Assignment →
Return every line in the entries below where the word "CABA" shows up.

Data for the task →
"""
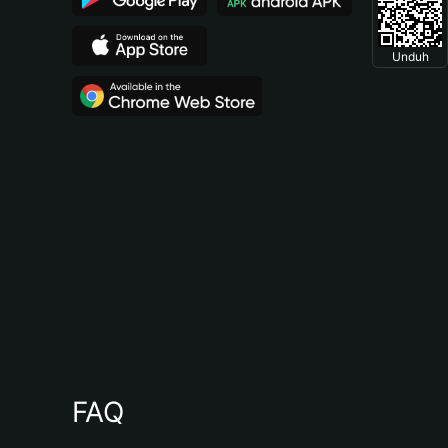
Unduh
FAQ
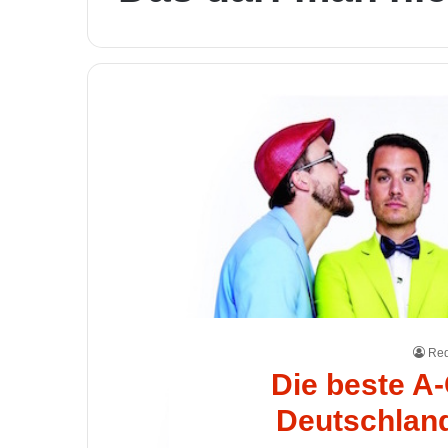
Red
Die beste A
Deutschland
"""
"""
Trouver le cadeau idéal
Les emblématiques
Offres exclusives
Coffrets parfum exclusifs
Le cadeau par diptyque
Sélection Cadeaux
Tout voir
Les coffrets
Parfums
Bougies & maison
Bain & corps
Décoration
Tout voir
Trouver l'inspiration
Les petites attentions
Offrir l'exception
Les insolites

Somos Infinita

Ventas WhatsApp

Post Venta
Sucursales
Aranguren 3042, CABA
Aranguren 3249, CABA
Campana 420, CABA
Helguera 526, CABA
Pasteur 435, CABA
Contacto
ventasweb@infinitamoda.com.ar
"""
Response area →
Aranguren 3042, CABA
Aranguren 3249, CABA
Campana 420, CABA
Helguera 526, CABA
Pasteur 435, CABA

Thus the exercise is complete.